Research talk:Revision scoring as a service/Work log/2015-07-22
Latest comment: 9 years ago by EpochFail in topic Wednesday, July 22, 2015
Wednesday, July 22, 2015
editWhite Cat asked me to check how many task lacked any labels for our ongoing Wiki labels campaigns.
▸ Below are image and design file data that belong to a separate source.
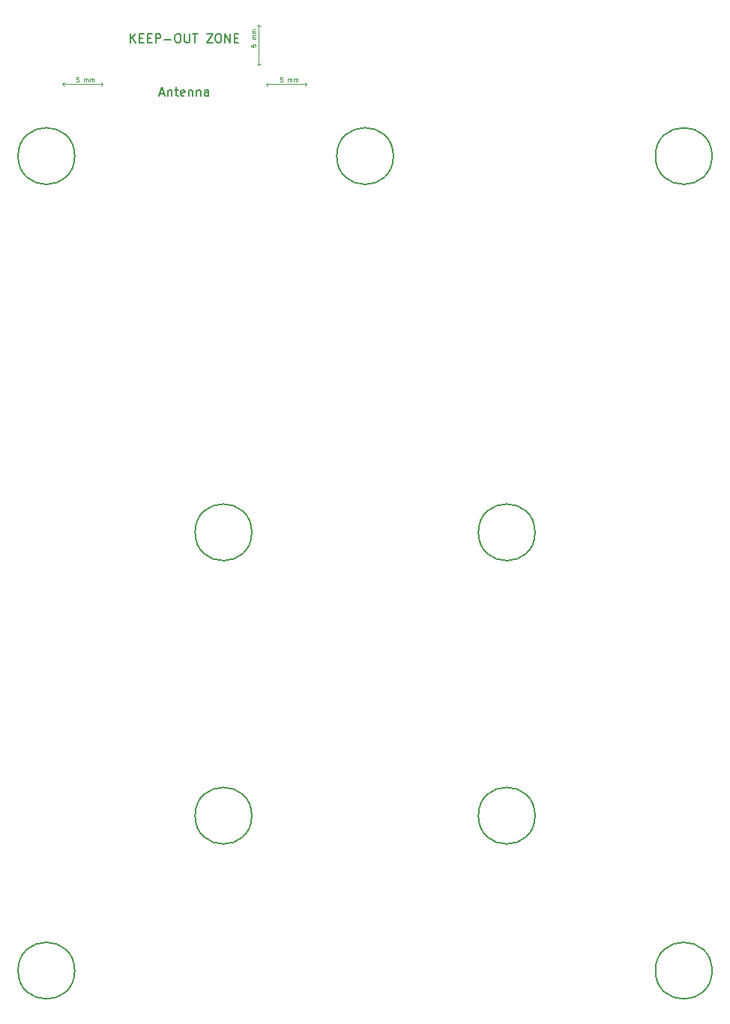
<source format=gbr>
%TF.GenerationSoftware,KiCad,Pcbnew,(6.0.7)*%
%TF.CreationDate,2022-09-24T23:46:27+02:00*%
%TF.ProjectId,airstream_controller,61697273-7472-4656-916d-5f636f6e7472,rev?*%
%TF.SameCoordinates,Original*%
%TF.FileFunction,Other,Comment*%
%FSLAX46Y46*%
G04 Gerber Fmt 4.6, Leading zero omitted, Abs format (unit mm)*
G04 Created by KiCad (PCBNEW (6.0.7)) date 2022-09-24 23:46:27*
%MOMM*%
%LPD*%
G01*
G04 APERTURE LIST*
%ADD10C,0.100000*%
%ADD11C,0.150000*%
G04 APERTURE END LIST*
D10*
%TO.C,U1*%
X50661904Y-15101190D02*
X50423809Y-15101190D01*
X50400000Y-15339285D01*
X50423809Y-15315476D01*
X50471428Y-15291666D01*
X50590476Y-15291666D01*
X50638095Y-15315476D01*
X50661904Y-15339285D01*
X50685714Y-15386904D01*
X50685714Y-15505952D01*
X50661904Y-15553571D01*
X50638095Y-15577380D01*
X50590476Y-15601190D01*
X50471428Y-15601190D01*
X50423809Y-15577380D01*
X50400000Y-15553571D01*
X51280952Y-15601190D02*
X51280952Y-15267857D01*
X51280952Y-15315476D02*
X51304761Y-15291666D01*
X51352380Y-15267857D01*
X51423809Y-15267857D01*
X51471428Y-15291666D01*
X51495238Y-15339285D01*
X51495238Y-15601190D01*
X51495238Y-15339285D02*
X51519047Y-15291666D01*
X51566666Y-15267857D01*
X51638095Y-15267857D01*
X51685714Y-15291666D01*
X51709523Y-15339285D01*
X51709523Y-15601190D01*
X51947619Y-15601190D02*
X51947619Y-15267857D01*
X51947619Y-15315476D02*
X51971428Y-15291666D01*
X52019047Y-15267857D01*
X52090476Y-15267857D01*
X52138095Y-15291666D01*
X52161904Y-15339285D01*
X52161904Y-15601190D01*
X52161904Y-15339285D02*
X52185714Y-15291666D01*
X52233333Y-15267857D01*
X52304761Y-15267857D01*
X52352380Y-15291666D01*
X52376190Y-15339285D01*
X52376190Y-15601190D01*
D11*
X33528571Y-11202380D02*
X33528571Y-10202380D01*
X34100000Y-11202380D02*
X33671428Y-10630952D01*
X34100000Y-10202380D02*
X33528571Y-10773809D01*
X34528571Y-10678571D02*
X34861904Y-10678571D01*
X35004761Y-11202380D02*
X34528571Y-11202380D01*
X34528571Y-10202380D01*
X35004761Y-10202380D01*
X35433333Y-10678571D02*
X35766666Y-10678571D01*
X35909523Y-11202380D02*
X35433333Y-11202380D01*
X35433333Y-10202380D01*
X35909523Y-10202380D01*
X36338095Y-11202380D02*
X36338095Y-10202380D01*
X36719047Y-10202380D01*
X36814285Y-10250000D01*
X36861904Y-10297619D01*
X36909523Y-10392857D01*
X36909523Y-10535714D01*
X36861904Y-10630952D01*
X36814285Y-10678571D01*
X36719047Y-10726190D01*
X36338095Y-10726190D01*
X37338095Y-10821428D02*
X38100000Y-10821428D01*
X38766666Y-10202380D02*
X38957142Y-10202380D01*
X39052380Y-10250000D01*
X39147619Y-10345238D01*
X39195238Y-10535714D01*
X39195238Y-10869047D01*
X39147619Y-11059523D01*
X39052380Y-11154761D01*
X38957142Y-11202380D01*
X38766666Y-11202380D01*
X38671428Y-11154761D01*
X38576190Y-11059523D01*
X38528571Y-10869047D01*
X38528571Y-10535714D01*
X38576190Y-10345238D01*
X38671428Y-10250000D01*
X38766666Y-10202380D01*
X39623809Y-10202380D02*
X39623809Y-11011904D01*
X39671428Y-11107142D01*
X39719047Y-11154761D01*
X39814285Y-11202380D01*
X40004761Y-11202380D01*
X40100000Y-11154761D01*
X40147619Y-11107142D01*
X40195238Y-11011904D01*
X40195238Y-10202380D01*
X40528571Y-10202380D02*
X41100000Y-10202380D01*
X40814285Y-11202380D02*
X40814285Y-10202380D01*
X42100000Y-10202380D02*
X42766666Y-10202380D01*
X42100000Y-11202380D01*
X42766666Y-11202380D01*
X43338095Y-10202380D02*
X43528571Y-10202380D01*
X43623809Y-10250000D01*
X43719047Y-10345238D01*
X43766666Y-10535714D01*
X43766666Y-10869047D01*
X43719047Y-11059523D01*
X43623809Y-11154761D01*
X43528571Y-11202380D01*
X43338095Y-11202380D01*
X43242857Y-11154761D01*
X43147619Y-11059523D01*
X43100000Y-10869047D01*
X43100000Y-10535714D01*
X43147619Y-10345238D01*
X43242857Y-10250000D01*
X43338095Y-10202380D01*
X44195238Y-11202380D02*
X44195238Y-10202380D01*
X44766666Y-11202380D01*
X44766666Y-10202380D01*
X45242857Y-10678571D02*
X45576190Y-10678571D01*
X45719047Y-11202380D02*
X45242857Y-11202380D01*
X45242857Y-10202380D01*
X45719047Y-10202380D01*
X36838095Y-16916666D02*
X37314285Y-16916666D01*
X36742857Y-17202380D02*
X37076190Y-16202380D01*
X37409523Y-17202380D01*
X37742857Y-16535714D02*
X37742857Y-17202380D01*
X37742857Y-16630952D02*
X37790476Y-16583333D01*
X37885714Y-16535714D01*
X38028571Y-16535714D01*
X38123809Y-16583333D01*
X38171428Y-16678571D01*
X38171428Y-17202380D01*
X38504761Y-16535714D02*
X38885714Y-16535714D01*
X38647619Y-16202380D02*
X38647619Y-17059523D01*
X38695238Y-17154761D01*
X38790476Y-17202380D01*
X38885714Y-17202380D01*
X39600000Y-17154761D02*
X39504761Y-17202380D01*
X39314285Y-17202380D01*
X39219047Y-17154761D01*
X39171428Y-17059523D01*
X39171428Y-16678571D01*
X39219047Y-16583333D01*
X39314285Y-16535714D01*
X39504761Y-16535714D01*
X39600000Y-16583333D01*
X39647619Y-16678571D01*
X39647619Y-16773809D01*
X39171428Y-16869047D01*
X40076190Y-16535714D02*
X40076190Y-17202380D01*
X40076190Y-16630952D02*
X40123809Y-16583333D01*
X40219047Y-16535714D01*
X40361904Y-16535714D01*
X40457142Y-16583333D01*
X40504761Y-16678571D01*
X40504761Y-17202380D01*
X40980952Y-16535714D02*
X40980952Y-17202380D01*
X40980952Y-16630952D02*
X41028571Y-16583333D01*
X41123809Y-16535714D01*
X41266666Y-16535714D01*
X41361904Y-16583333D01*
X41409523Y-16678571D01*
X41409523Y-17202380D01*
X42314285Y-17202380D02*
X42314285Y-16678571D01*
X42266666Y-16583333D01*
X42171428Y-16535714D01*
X41980952Y-16535714D01*
X41885714Y-16583333D01*
X42314285Y-17154761D02*
X42219047Y-17202380D01*
X41980952Y-17202380D01*
X41885714Y-17154761D01*
X41838095Y-17059523D01*
X41838095Y-16964285D01*
X41885714Y-16869047D01*
X41980952Y-16821428D01*
X42219047Y-16821428D01*
X42314285Y-16773809D01*
D10*
X27661904Y-15101190D02*
X27423809Y-15101190D01*
X27400000Y-15339285D01*
X27423809Y-15315476D01*
X27471428Y-15291666D01*
X27590476Y-15291666D01*
X27638095Y-15315476D01*
X27661904Y-15339285D01*
X27685714Y-15386904D01*
X27685714Y-15505952D01*
X27661904Y-15553571D01*
X27638095Y-15577380D01*
X27590476Y-15601190D01*
X27471428Y-15601190D01*
X27423809Y-15577380D01*
X27400000Y-15553571D01*
X28280952Y-15601190D02*
X28280952Y-15267857D01*
X28280952Y-15315476D02*
X28304761Y-15291666D01*
X28352380Y-15267857D01*
X28423809Y-15267857D01*
X28471428Y-15291666D01*
X28495238Y-15339285D01*
X28495238Y-15601190D01*
X28495238Y-15339285D02*
X28519047Y-15291666D01*
X28566666Y-15267857D01*
X28638095Y-15267857D01*
X28685714Y-15291666D01*
X28709523Y-15339285D01*
X28709523Y-15601190D01*
X28947619Y-15601190D02*
X28947619Y-15267857D01*
X28947619Y-15315476D02*
X28971428Y-15291666D01*
X29019047Y-15267857D01*
X29090476Y-15267857D01*
X29138095Y-15291666D01*
X29161904Y-15339285D01*
X29161904Y-15601190D01*
X29161904Y-15339285D02*
X29185714Y-15291666D01*
X29233333Y-15267857D01*
X29304761Y-15267857D01*
X29352380Y-15291666D01*
X29376190Y-15339285D01*
X29376190Y-15601190D01*
X47126190Y-11413095D02*
X47126190Y-11651190D01*
X47364285Y-11675000D01*
X47340476Y-11651190D01*
X47316666Y-11603571D01*
X47316666Y-11484523D01*
X47340476Y-11436904D01*
X47364285Y-11413095D01*
X47411904Y-11389285D01*
X47530952Y-11389285D01*
X47578571Y-11413095D01*
X47602380Y-11436904D01*
X47626190Y-11484523D01*
X47626190Y-11603571D01*
X47602380Y-11651190D01*
X47578571Y-11675000D01*
X47626190Y-10794047D02*
X47292857Y-10794047D01*
X47340476Y-10794047D02*
X47316666Y-10770238D01*
X47292857Y-10722619D01*
X47292857Y-10651190D01*
X47316666Y-10603571D01*
X47364285Y-10579761D01*
X47626190Y-10579761D01*
X47364285Y-10579761D02*
X47316666Y-10555952D01*
X47292857Y-10508333D01*
X47292857Y-10436904D01*
X47316666Y-10389285D01*
X47364285Y-10365476D01*
X47626190Y-10365476D01*
X47626190Y-10127380D02*
X47292857Y-10127380D01*
X47340476Y-10127380D02*
X47316666Y-10103571D01*
X47292857Y-10055952D01*
X47292857Y-9984523D01*
X47316666Y-9936904D01*
X47364285Y-9913095D01*
X47626190Y-9913095D01*
X47364285Y-9913095D02*
X47316666Y-9889285D01*
X47292857Y-9841666D01*
X47292857Y-9770238D01*
X47316666Y-9722619D01*
X47364285Y-9698809D01*
X47626190Y-9698809D01*
D11*
%TO.C,H6*%
X99200000Y-116000000D02*
G75*
G03*
X99200000Y-116000000I-3200000J0D01*
G01*
%TO.C,H7*%
X27200000Y-116000000D02*
G75*
G03*
X27200000Y-116000000I-3200000J0D01*
G01*
D10*
%TO.C,U1*%
X48800000Y-15875000D02*
X49000000Y-16075000D01*
X48800000Y-15875000D02*
X53400000Y-15875000D01*
X25800000Y-15875000D02*
X26000000Y-16075000D01*
X25800000Y-15875000D02*
X30400000Y-15875000D01*
X53400000Y-15875000D02*
X53200000Y-16075000D01*
X30400000Y-15875000D02*
X30200000Y-16075000D01*
X48000000Y-13750000D02*
X47800000Y-13550000D01*
X48000000Y-13750000D02*
X48200000Y-13550000D01*
X48000000Y-9150000D02*
X47800000Y-9350000D01*
X48000000Y-9150000D02*
X48200000Y-9350000D01*
X25800000Y-15875000D02*
X26000000Y-15675000D01*
X48800000Y-15875000D02*
X49000000Y-15675000D01*
X48000000Y-13750000D02*
X48000000Y-9150000D01*
X30400000Y-15875000D02*
X30200000Y-15675000D01*
X53400000Y-15875000D02*
X53200000Y-15675000D01*
D11*
%TO.C,H2*%
X47200000Y-98500000D02*
G75*
G03*
X47200000Y-98500000I-3200000J0D01*
G01*
%TO.C,H4*%
X79200000Y-66500000D02*
G75*
G03*
X79200000Y-66500000I-3200000J0D01*
G01*
%TO.C,H3*%
X79200000Y-98500000D02*
G75*
G03*
X79200000Y-98500000I-3200000J0D01*
G01*
%TO.C,H5*%
X99200000Y-24000000D02*
G75*
G03*
X99200000Y-24000000I-3200000J0D01*
G01*
%TO.C,H9*%
X63200000Y-24000000D02*
G75*
G03*
X63200000Y-24000000I-3200000J0D01*
G01*
%TO.C,H8*%
X27200000Y-24000000D02*
G75*
G03*
X27200000Y-24000000I-3200000J0D01*
G01*
%TO.C,H1*%
X47200000Y-66500000D02*
G75*
G03*
X47200000Y-66500000I-3200000J0D01*
G01*
%TD*%
M02*

</source>
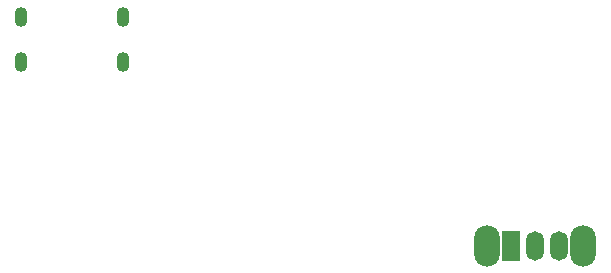
<source format=gbr>
%TF.GenerationSoftware,KiCad,Pcbnew,9.0.0*%
%TF.CreationDate,2025-03-27T10:14:57+02:00*%
%TF.ProjectId,,58585858-5858-4585-9858-585858585858,rev?*%
%TF.SameCoordinates,Original*%
%TF.FileFunction,Soldermask,Bot*%
%TF.FilePolarity,Negative*%
%FSLAX46Y46*%
G04 Gerber Fmt 4.6, Leading zero omitted, Abs format (unit mm)*
G04 Created by KiCad (PCBNEW 9.0.0) date 2025-03-27 10:14:57*
%MOMM*%
%LPD*%
G01*
G04 APERTURE LIST*
%ADD10O,2.200000X3.500000*%
%ADD11R,1.500000X2.500000*%
%ADD12O,1.500000X2.500000*%
%ADD13O,1.100000X1.700000*%
G04 APERTURE END LIST*
D10*
%TO.C,SW1*%
X166410000Y-92600000D03*
X174610000Y-92600000D03*
D11*
X168510000Y-92600000D03*
D12*
X170510000Y-92600000D03*
X172510000Y-92600000D03*
%TD*%
D13*
%TO.C,J2*%
X127000000Y-73200000D03*
X127000000Y-77000000D03*
X135640000Y-73200000D03*
X135640000Y-77000000D03*
%TD*%
M02*

</source>
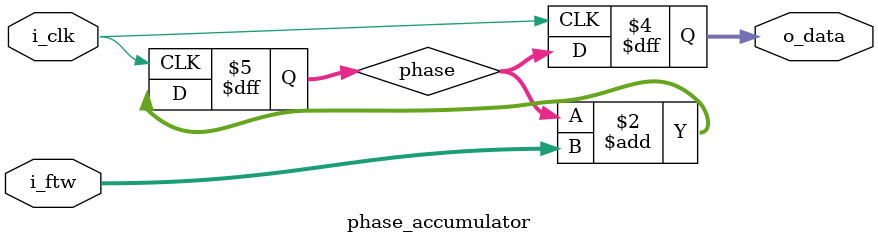
<source format=v>
module phase_accumulator (i_clk, i_ftw, o_data);

 input i_clk;
 input [23:0] i_ftw;
 output reg [23:0] o_data;
 
 reg [23:0] phase = 0;
 
 always @(posedge i_clk) begin
 
     o_data <= phase;
	  phase <= phase + i_ftw;
 
 end

endmodule
</source>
wikilabels=> SELECT campaign.id, wiki, COUNT(*) FROM campaign INNER JOIN task ON campaign_id = campaign.id LEFT JOIN label ON task_id = task.id WHERE task_id IS NULL GROUP BY campaign.id, wiki; id | wiki | count ----+--------+------- 4 | enwiki | 602 9 | frwiki | 19949 6 | fawiki | 261 3 | ptwiki | 4 5 | trwiki | 1546 8 | azwiki | 20000 7 | ptwiki | 1058 (7 rows)
It looks like we have a lot of duplicate labels for enwiki due to running the auto-labeling after people got started with labeling.
Let's check how much energy we wasted (also autolabeling we'll be able to check).
wikilabels=> SELECT wiki, SUM(CAST(labels > 1 AS INT)) FROM (SELECT wiki, task_id, COUNT(label.*) AS labels FROM campaign INNER JOIN task ON campaign_id = campaign.id LEFT JOIN label ON task_id = task.id WHERE task_id IS NOT NULL GROUP BY wiki, task_id) AS foo GROUP BY wiki; wiki | sum --------+----- enwiki | 702 fawiki | 187 frwiki | 0 ptwiki | 285 trwiki | 57 (5 rows)
So in enwiki, we got 702 human labels that we didn't need to finish the campaign due to autolabeling. --EpochFail (talk) 14:52, 22 July 2015 (UTC)